Bioerdgas hat laut Experten gutes Entwicklungspotential. Es lässt sich gut speichern und umweltschonend über das bestehende Erdgasnetz zum Nutzer transportieren. Doch auch Bioerdgas hat Nachteile, die nicht zu leugnen sind.
Anlagen, die Bioerdgas aus nachwachsenden Rohstoffen gewinnen, stehen oftmals in direkter Konkurrenz zur Nahrungsmittelindustrie und führen weiterhin zur großflächigen Bildung von Monokulturen. Darüber hinaus sind die Anbauflächen, beispielsweise für Mais, in Deutschland begrenzt. Landwirtschaftsexperten sprechen sogar von einer „Vermaisung“ der Ackerflächen. Ein weiteres Problem: Lange Anfahrtswege verschlechtern die Ökobilanz. Einen Ausweg bietet die Biogasaufbereitungs-Anlage der Firma Infranova Bioerdgas GmbH. Die Höchster Anlage ist dank der kurzen Wege und des Einsatzes von organischen Reststoffen nahezu klimaneutral.
Organische Reststoffe liefern kostbaren Rohstoff
In Höchst steht bereits seit mehreren Jahren die Frage im Raum, wie sich das Energieversorgungskonzept für den Industriepark optimieren ließe. Wichtige Eckpfeiler sind hier eine höhere Effizienz und regenerative Energieträger. In diesem Zusammenhang entstand das Konzept für eine Biogasaufbereitungsanlage. 2007 konnte durch ein von der Firma Infraserv Höchst entwickeltes Verfahren zunächst Biogas gewonnen werden. Die Anlage ist eine der größten ihrer Art in Deutschland. Das Besondere daran: Es kommen vor allem industrielle Klärschlämme und organische Abfälle zum Einsatz, so genannte Co-Substrate wie Fermentationsrückstände, überlagerte Lebensmittel oder andere vergärfähige Abfälle. Futtermais oder andere nachwachsende Rohstoffe bleiben außen vor.
Das im Industriepark entstandene Biogas wurde zunächst in zwei Blockheizkraftwerken verstromt. Wesentlich effizienter und auch ökologisch sinnvoller ist jedoch eine Veredelung des Biogases auf Erdgasqualität. Hierfür baute die Mainova AG gemeinsam mit dem Industrieparkbetreiber Infraserv GmbH & Co. Höchst KG die neu entwickelte Bioerdgasaufbereitungsanlage. Beide Unternehmen gründeten im Jahr 2009 gemeinsam die Infranova Bioerdgas GmbH, welche die Anlage geplant und errichtet hat. Infranova hat insgesamt fünf Millionen Euro in das Vorhaben investiert und ist offizieller Betreiber der neuen Bioerdgas-Aufbereitungsanlage.

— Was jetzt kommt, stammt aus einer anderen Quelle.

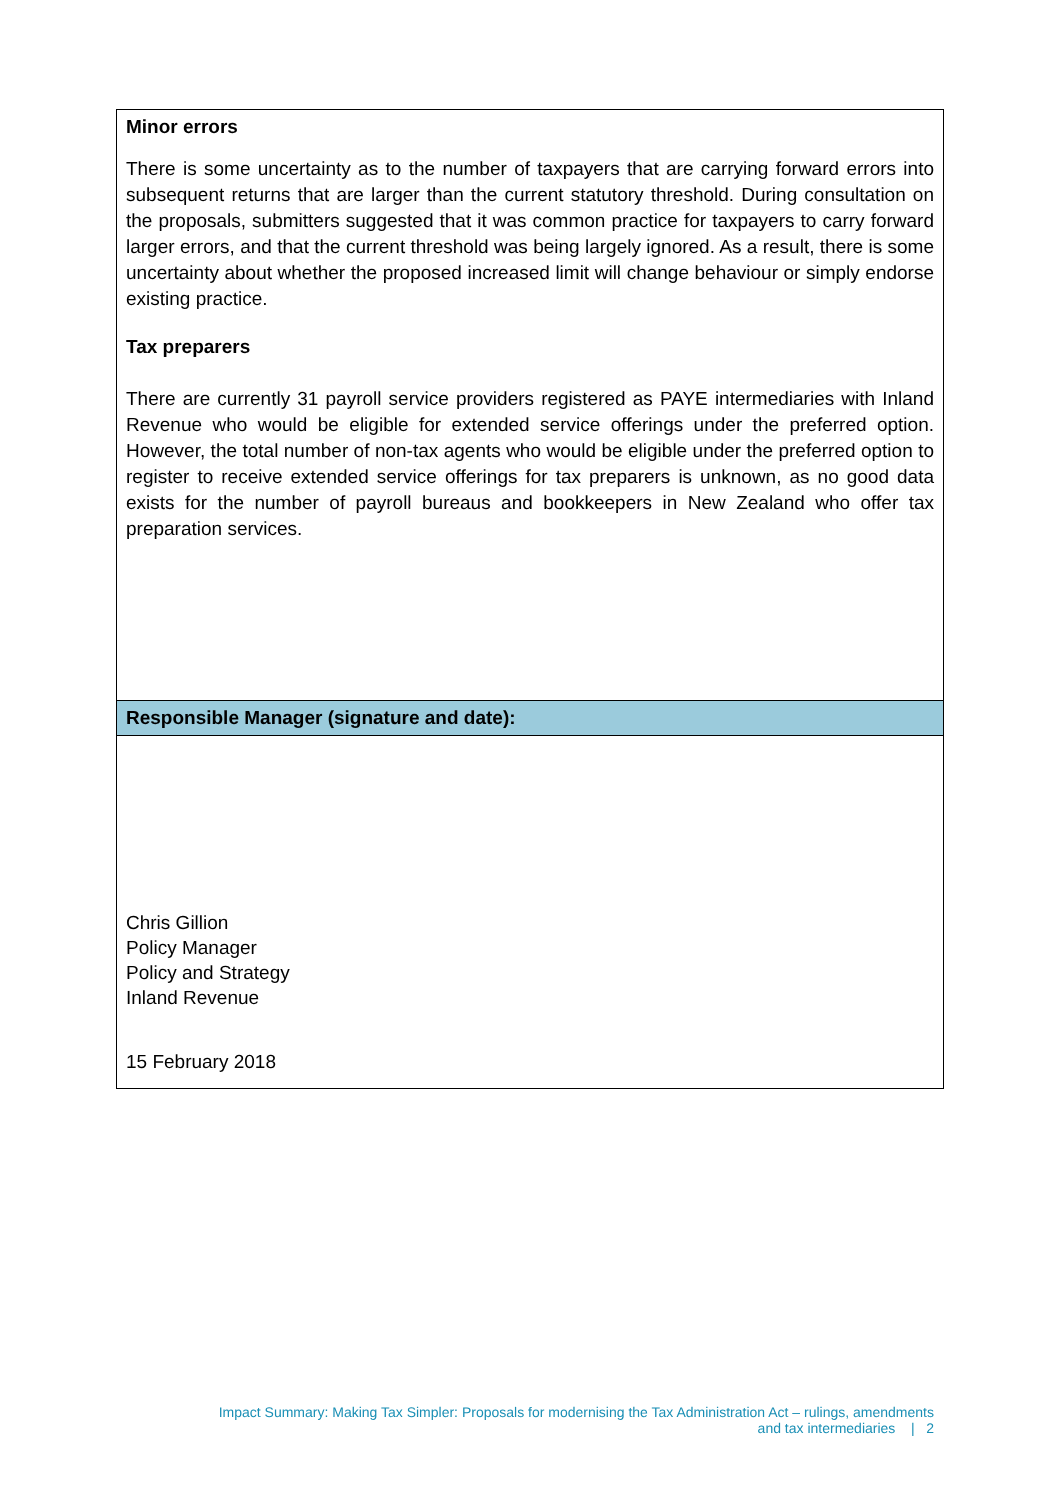Minor errors
There is some uncertainty as to the number of taxpayers that are carrying forward errors into subsequent returns that are larger than the current statutory threshold. During consultation on the proposals, submitters suggested that it was common practice for taxpayers to carry forward larger errors, and that the current threshold was being largely ignored. As a result, there is some uncertainty about whether the proposed increased limit will change behaviour or simply endorse existing practice.
Tax preparers
There are currently 31 payroll service providers registered as PAYE intermediaries with Inland Revenue who would be eligible for extended service offerings under the preferred option. However, the total number of non-tax agents who would be eligible under the preferred option to register to receive extended service offerings for tax preparers is unknown, as no good data exists for the number of payroll bureaus and bookkeepers in New Zealand who offer tax preparation services.
Responsible Manager (signature and date):
Chris Gillion
Policy Manager
Policy and Strategy
Inland Revenue
15 February 2018
Impact Summary: Making Tax Simpler: Proposals for modernising the Tax Administration Act – rulings, amendments
and tax intermediaries | 2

Modernste Verfahrenstechnik
Innerhalb der Anlage werden dem Biogas zunächst alle unerwünschten Begleitstoffe entzogen. Im Anschluss wird das entstandene Rohbiogas auf Netzdruck verdichtet, der Brennwert mittels LPG-Beigabe erreicht, odoriert und in das öffentliche Erdgasnetz eingespeist.
Die Anlage der Infranova zeichnet sich besonders durch zwei hochmoderne Komponenten aus. Zunächst kommt die Aminwäsche zum Einsatz, um das Rohbiogas auf Erdgasqualität zu bringen. Das Verfahren an sich ist altbekannt, wurde in der Vergangenheit allerdings nicht zur Aufbereitung von Biogas eingesetzt. Das physikalische Prinzip mit speziell dafür ausgelegten Adsorbern und einer Tiefkälteabscheidung sorgt für die Abtrennung von Kohlendioxid, Schwefelwasserstoff und anderen Begleitstoffen aus dem Biogas. Durch die leicht alkalischen, wässrigen Lösungen von Aminen wird das Kohlendioxid reversibel absorbiert. Anschließend wird das Gas thermisch vom Amin getrennt und das so zurück gewonnene Amin erneut zur Wäsche eingesetzt. Die Aminwäsche ist damit ein effizientes Verfahren, um Biogas aufzubereiten.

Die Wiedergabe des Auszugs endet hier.